Rows from a dataset:
-----
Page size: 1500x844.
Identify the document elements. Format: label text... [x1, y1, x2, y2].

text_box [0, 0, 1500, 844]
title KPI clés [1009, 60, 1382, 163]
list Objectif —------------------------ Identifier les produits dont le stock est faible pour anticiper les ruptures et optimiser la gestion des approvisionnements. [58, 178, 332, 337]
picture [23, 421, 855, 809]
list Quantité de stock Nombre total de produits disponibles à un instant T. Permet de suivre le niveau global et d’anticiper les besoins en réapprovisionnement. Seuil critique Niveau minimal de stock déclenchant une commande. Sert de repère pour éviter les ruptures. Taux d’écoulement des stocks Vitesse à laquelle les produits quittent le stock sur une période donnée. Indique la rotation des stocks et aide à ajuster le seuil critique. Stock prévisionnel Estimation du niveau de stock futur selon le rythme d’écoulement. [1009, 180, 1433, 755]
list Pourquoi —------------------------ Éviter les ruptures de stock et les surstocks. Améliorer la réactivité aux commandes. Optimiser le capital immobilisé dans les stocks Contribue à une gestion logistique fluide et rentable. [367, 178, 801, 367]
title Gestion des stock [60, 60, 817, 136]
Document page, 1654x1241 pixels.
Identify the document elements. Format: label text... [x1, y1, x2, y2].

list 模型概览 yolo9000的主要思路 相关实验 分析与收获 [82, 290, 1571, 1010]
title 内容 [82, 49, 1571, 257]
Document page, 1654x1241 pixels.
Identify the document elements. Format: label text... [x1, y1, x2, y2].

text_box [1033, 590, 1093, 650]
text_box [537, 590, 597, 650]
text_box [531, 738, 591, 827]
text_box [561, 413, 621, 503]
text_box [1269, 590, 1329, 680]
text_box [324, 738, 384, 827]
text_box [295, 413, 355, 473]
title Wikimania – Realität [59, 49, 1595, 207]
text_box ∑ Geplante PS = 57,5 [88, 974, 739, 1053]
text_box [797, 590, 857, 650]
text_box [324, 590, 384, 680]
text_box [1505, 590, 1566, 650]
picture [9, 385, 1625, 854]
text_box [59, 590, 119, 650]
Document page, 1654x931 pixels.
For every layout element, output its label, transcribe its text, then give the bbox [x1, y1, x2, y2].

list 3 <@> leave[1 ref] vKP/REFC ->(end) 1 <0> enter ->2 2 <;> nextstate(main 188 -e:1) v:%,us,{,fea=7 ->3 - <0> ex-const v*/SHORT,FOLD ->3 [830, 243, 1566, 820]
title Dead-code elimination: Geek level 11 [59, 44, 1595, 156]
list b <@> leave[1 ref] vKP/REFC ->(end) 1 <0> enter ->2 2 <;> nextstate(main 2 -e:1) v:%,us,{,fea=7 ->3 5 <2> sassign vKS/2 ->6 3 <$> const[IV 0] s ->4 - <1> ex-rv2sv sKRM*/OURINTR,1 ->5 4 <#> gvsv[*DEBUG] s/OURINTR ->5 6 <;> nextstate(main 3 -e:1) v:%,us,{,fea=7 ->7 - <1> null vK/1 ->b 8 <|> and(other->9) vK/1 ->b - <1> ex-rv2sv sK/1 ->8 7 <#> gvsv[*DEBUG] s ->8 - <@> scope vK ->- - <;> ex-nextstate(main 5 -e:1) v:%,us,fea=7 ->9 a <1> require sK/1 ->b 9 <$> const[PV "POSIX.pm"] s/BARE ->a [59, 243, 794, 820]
-----
» **SHORT TASK**
Change every occurrence of "Identify" in the records to "Locate", and leave all other text exactly the same.

» **RESPONSE TO THE TASK**
Page size: 1500x844.
Locate the document elements. Format: label text... [x1, y1, x2, y2].

text_box [0, 0, 1500, 844]
title KPI clés [1009, 60, 1382, 163]
list Objectif —------------------------ Identifier les produits dont le stock est faible pour anticiper les ruptures et optimiser la gestion des approvisionnements. [58, 178, 332, 337]
picture [23, 421, 855, 809]
list Quantité de stock Nombre total de produits disponibles à un instant T. Permet de suivre le niveau global et d’anticiper les besoins en réapprovisionnement. Seuil critique Niveau minimal de stock déclenchant une commande. Sert de repère pour éviter les ruptures. Taux d’écoulement des stocks Vitesse à laquelle les produits quittent le stock sur une période donnée. Indique la rotation des stocks et aide à ajuster le seuil critique. Stock prévisionnel Estimation du niveau de stock futur selon le rythme d’écoulement. [1009, 180, 1433, 755]
list Pourquoi —------------------------ Éviter les ruptures de stock et les surstocks. Améliorer la réactivité aux commandes. Optimiser le capital immobilisé dans les stocks Contribue à une gestion logistique fluide et rentable. [367, 178, 801, 367]
title Gestion des stock [60, 60, 817, 136]
Document page, 1654x1241 pixels.
Locate the document elements. Format: label text... [x1, y1, x2, y2].

list 模型概览 yolo9000的主要思路 相关实验 分析与收获 [82, 290, 1571, 1010]
title 内容 [82, 49, 1571, 257]
Document page, 1654x1241 pixels.
Locate the document elements. Format: label text... [x1, y1, x2, y2].

text_box [1033, 590, 1093, 650]
text_box [537, 590, 597, 650]
text_box [531, 738, 591, 827]
text_box [561, 413, 621, 503]
text_box [1269, 590, 1329, 680]
text_box [324, 738, 384, 827]
text_box [295, 413, 355, 473]
title Wikimania – Realität [59, 49, 1595, 207]
text_box ∑ Geplante PS = 57,5 [88, 974, 739, 1053]
text_box [797, 590, 857, 650]
text_box [324, 590, 384, 680]
text_box [1505, 590, 1566, 650]
picture [9, 385, 1625, 854]
text_box [59, 590, 119, 650]
Document page, 1654x931 pixels.
For every layout element, output its label, transcribe its text, then give the bbox [x1, y1, x2, y2].

list 3 <@> leave[1 ref] vKP/REFC ->(end) 1 <0> enter ->2 2 <;> nextstate(main 188 -e:1) v:%,us,{,fea=7 ->3 - <0> ex-const v*/SHORT,FOLD ->3 [830, 243, 1566, 820]
title Dead-code elimination: Geek level 11 [59, 44, 1595, 156]
list b <@> leave[1 ref] vKP/REFC ->(end) 1 <0> enter ->2 2 <;> nextstate(main 2 -e:1) v:%,us,{,fea=7 ->3 5 <2> sassign vKS/2 ->6 3 <$> const[IV 0] s ->4 - <1> ex-rv2sv sKRM*/OURINTR,1 ->5 4 <#> gvsv[*DEBUG] s/OURINTR ->5 6 <;> nextstate(main 3 -e:1) v:%,us,{,fea=7 ->7 - <1> null vK/1 ->b 8 <|> and(other->9) vK/1 ->b - <1> ex-rv2sv sK/1 ->8 7 <#> gvsv[*DEBUG] s ->8 - <@> scope vK ->- - <;> ex-nextstate(main 5 -e:1) v:%,us,fea=7 ->9 a <1> require sK/1 ->b 9 <$> const[PV "POSIX.pm"] s/BARE ->a [59, 243, 794, 820]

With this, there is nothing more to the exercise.